PBOC’s Conservative RRR Cut Points Towards Less Room to Slash Rates Further

The conservative cut of reserve ratio banks must hold reflects underlying conners by the Chinese central bank over inflation and U.S. monetary tightening. This further makes cut in interest rate less likely, accordion to a Reuters report.

The People’s Bank of China (PBOC) on Friday announced a 25-basis-point  cut to banks’ reserve requirement ratio (RRR) from April 25, releasing about 530 billion yuan ($83.16 billion) in long-term liquidity. The central bank said the move would help banks support industries and firms affected by surging COVID-19 cases.
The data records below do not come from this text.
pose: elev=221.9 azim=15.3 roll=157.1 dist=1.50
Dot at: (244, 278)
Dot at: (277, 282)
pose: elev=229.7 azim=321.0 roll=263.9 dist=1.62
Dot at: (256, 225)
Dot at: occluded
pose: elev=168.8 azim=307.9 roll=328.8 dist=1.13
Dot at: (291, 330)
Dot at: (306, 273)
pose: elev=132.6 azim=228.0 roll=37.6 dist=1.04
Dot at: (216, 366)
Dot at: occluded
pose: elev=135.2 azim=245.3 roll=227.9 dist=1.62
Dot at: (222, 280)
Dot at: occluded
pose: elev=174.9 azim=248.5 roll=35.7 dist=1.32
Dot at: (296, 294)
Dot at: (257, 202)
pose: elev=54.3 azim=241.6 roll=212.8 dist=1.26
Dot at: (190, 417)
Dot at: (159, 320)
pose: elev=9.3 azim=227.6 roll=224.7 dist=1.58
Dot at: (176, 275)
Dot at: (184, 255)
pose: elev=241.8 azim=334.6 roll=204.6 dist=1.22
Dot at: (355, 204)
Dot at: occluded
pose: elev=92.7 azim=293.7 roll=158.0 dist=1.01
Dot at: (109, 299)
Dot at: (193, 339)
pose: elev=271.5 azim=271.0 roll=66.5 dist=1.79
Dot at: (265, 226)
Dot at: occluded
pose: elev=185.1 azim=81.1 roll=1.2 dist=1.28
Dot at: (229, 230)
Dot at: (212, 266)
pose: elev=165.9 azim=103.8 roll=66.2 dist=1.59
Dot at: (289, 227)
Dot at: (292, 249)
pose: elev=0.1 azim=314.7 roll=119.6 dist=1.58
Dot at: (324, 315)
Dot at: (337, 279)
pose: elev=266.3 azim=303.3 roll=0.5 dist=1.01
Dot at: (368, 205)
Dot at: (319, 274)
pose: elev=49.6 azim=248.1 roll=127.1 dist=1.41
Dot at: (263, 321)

The cut in RRR was smaller than usual 50 or 100 bps cut and the move followed after the central bank left its medium-term lending facility rate unchanged while rolling over maturing loans on Friday.

According to Goldman Sachs, the move “appeared to be the key considerations behind this more conservative move.” The bank noted the PBOC is concerned about spillover effects as other countries raised interest rates.

Goldman Sachs also noted, the PBOC seemed to be concerned that cutting interest rates would not have much effect on an economy in which credit demand was weak and the outlook for inflation uncertain.

The bank expects a cut on loan prime rate which is the benchmark for corporate and household lending was unlikely.

However, Citi said a small 5 bps cut to the 1-year loan prime rate on April 20 remained possible, but that policymakers would prioritise credit expansion over interest rate reductions.